▸ Data supplied:
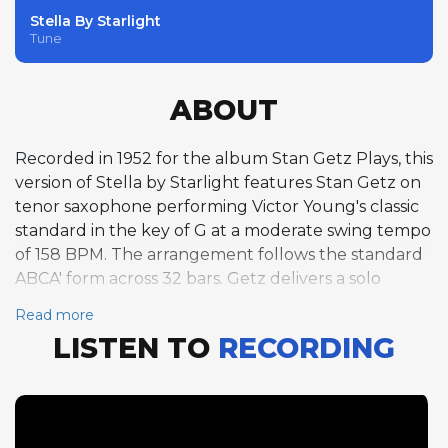
Stella By Starlight
Tune
ABOUT
Recorded in 1952 for the album Stan Getz Plays, this
version of Stella by Starlight features Stan Getz on
tenor saxophone performing Victor Young's classic
standard in the key of G at a moderate swing tempo
of 158 BPM. The arrangement follows the standard
ABCA' form across 32 bars. Getz delivers a solo
spanning one and three-quarter choruses,
Read more
showcasing the smooth, lyrical tone and fluid
LISTEN TO
RECORDING
phrasing that defined his early cool jazz style.
Rather than attacking the melody with aggressive
bebop energy, Getz floats over the changes with a
warm, relaxed approach, drawing out the romantic
qualities inherent in Young's composition. His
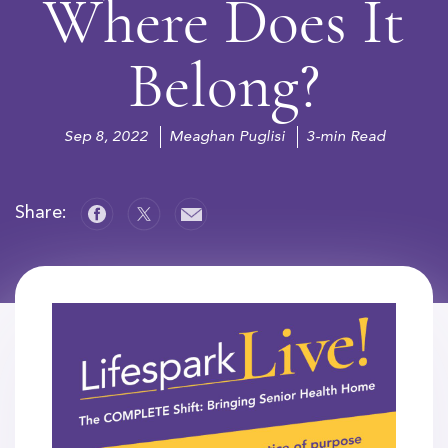
Where Does It
Belong?
Sep 8, 2022
Meaghan Puglisi
3-min Read
Share:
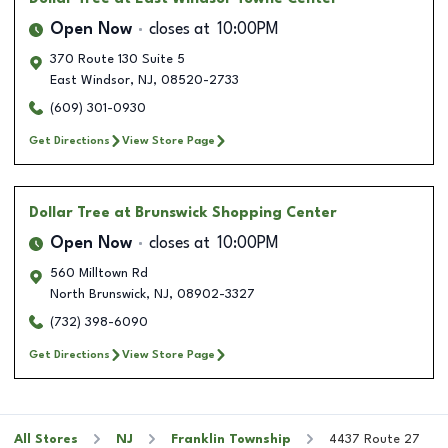
Open Now
closes at
10:00PM
370 Route 130 Suite 5
East Windsor
,
NJ
,
08520-2733
(609) 301-0930
Get Directions
View Store Page
Dollar Tree
at Brunswick Shopping Center
Open Now
closes at
10:00PM
560 Milltown Rd
North Brunswick
,
NJ
,
08902-3327
(732) 398-6090
Get Directions
View Store Page
All Stores
NJ
Franklin Township
4437 Route 27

▸ What is needed:
Recast each line of text in the listing above as a JSON list of strings, one string per line, with blank lines omitted. Leave the pictures out.

▸ Task output:
[
  "Stella By Starlight",
  "Tune",
  "ABOUT",
  "Recorded in 1952 for the album Stan Getz Plays, this",
  "version of Stella by Starlight features Stan Getz on",
  "tenor saxophone performing Victor Young's classic",
  "standard in the key of G at a moderate swing tempo",
  "of 158 BPM. The arrangement follows the standard",
  "ABCA' form across 32 bars. Getz delivers a solo",
  "spanning one and three-quarter choruses,",
  "Read more",
  "showcasing the smooth, lyrical tone and fluid",
  "LISTEN TO",
  "RECORDING",
  "phrasing that defined his early cool jazz style.",
  "Rather than attacking the melody with aggressive",
  "bebop energy, Getz floats over the changes with a",
  "warm, relaxed approach, drawing out the romantic",
  "qualities inherent in Young's composition. His",
  "Where Does It",
  "Belong?",
  "Sep 8, 2022",
  "Meaghan Puglisi",
  "3-min Read",
  "Share:",
  "Open Now",
  "closes at",
  "10:00PM",
  "370 Route 130 Suite 5",
  "East Windsor",
  ",",
  "NJ",
  ",",
  "08520-2733",
  "(609) 301-0930",
  "Get Directions",
  "View Store Page",
  "Dollar Tree",
  "at Brunswick Shopping Center",
  "Open Now",
  "closes at",
  "10:00PM",
  "560 Milltown Rd",
  "North Brunswick",
  ",",
  "NJ",
  ",",
  "08902-3327",
  "(732) 398-6090",
  "Get Directions",
  "View Store Page",
  "All Stores",
  "NJ",
  "Franklin Township",
  "4437 Route 27"
]